Skill 4.10: Story Structure Styles

Do not go crazy at this point, if this seems like minutia and you are already overwhelmed. I’m simply sharing a few methods below that authors consider and utilize in setting up the story–how it will be told. So many new authors have uttered the words, “I’m not sure where to start.” Sometimes, the answer won’t appear until you are staring at the completed first draft. Just read the options below, so that it sits gently upon your mind, and move on. Down the road, it’s fun and useful to consider the structure and starting point and attempt to have “form follow function”–meaning that if you can, use the structure to help further the plot or enhance the reading experience.

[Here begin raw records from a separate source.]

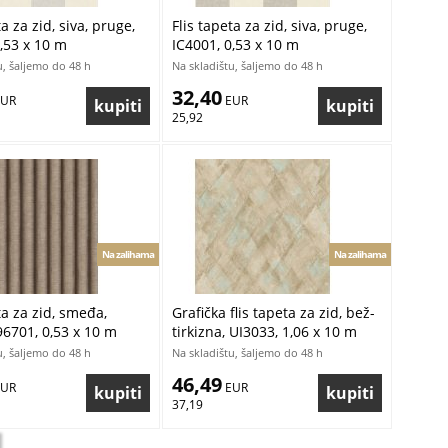
ta za zid, siva, pruge,
Flis tapeta za zid, siva, pruge,
,53 x 10 m
IC4001, 0,53 x 10 m
u, šaljemo do 48 h
Na skladištu, šaljemo do 48 h
32,40
EUR
 EUR
25,92
Na zalihama
Na zalihama
ta za zid, smeđa,
Grafička flis tapeta za zid, bež-
96701, 0,53 x 10 m
tirkizna, UI3033, 1,06 x 10 m
u, šaljemo do 48 h
Na skladištu, šaljemo do 48 h
46,49
EUR
 EUR
37,19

  • Chronological: The story is told from one event to the next, in order, from start to finish. More examples than I can mention.
  • Envelope: Begins at the end. Returns to the past and the story is then related moment-by-moment, often by an omniscient narrator who has already lived it, until we reach the same moment where the story began and continue on from there.

Example: Sunset Boulevard The narrator opens the story by telling us he is dead and there is a body floating in a pool. The narrator then backs up to the beginning to tells his story of how he ended up there.

  • Anachronistic: The story is told out of time order. This is tricky, but useful with certain stories.

Example #1: The Autobiography of Alice B. Toklas by Gertrude Stein. This is, in fact, the autobiography of Gertrude Stein. Alice B. Toklas was Stein’s lover. Living in Paris and influenced by her Cubist artist friends (including Picasso), Stein wrote her biography in a Cubist manner. She jumps from place to place in disjointed fashion, much like the misplaced body parts on a Picasso painting. She starts a chapter with a promise of explaining one event, only to jump to another.

Example #2: William Faulkner’s The Sound and the Fury. At times, Benjamin “Benjy” relates the story—but he is mentally challenged, so his mind jumps from event to event or melds them together. Some of his narration is like a dream—a “stream of consciousness” without commas, periods or clarity. There are, however, four (4) parts to the story—four narrators. Each section of the book is from the POV of another character. In this way, we learn of the same event from different POVs: Benjy, Quentin, Jason, and Dilsey. As you can see, Faulkner used this structure for a reason (but—side note—even he knew it would be a tough read, so used italics in parts to indicate time shifts—still, it’s a tough read).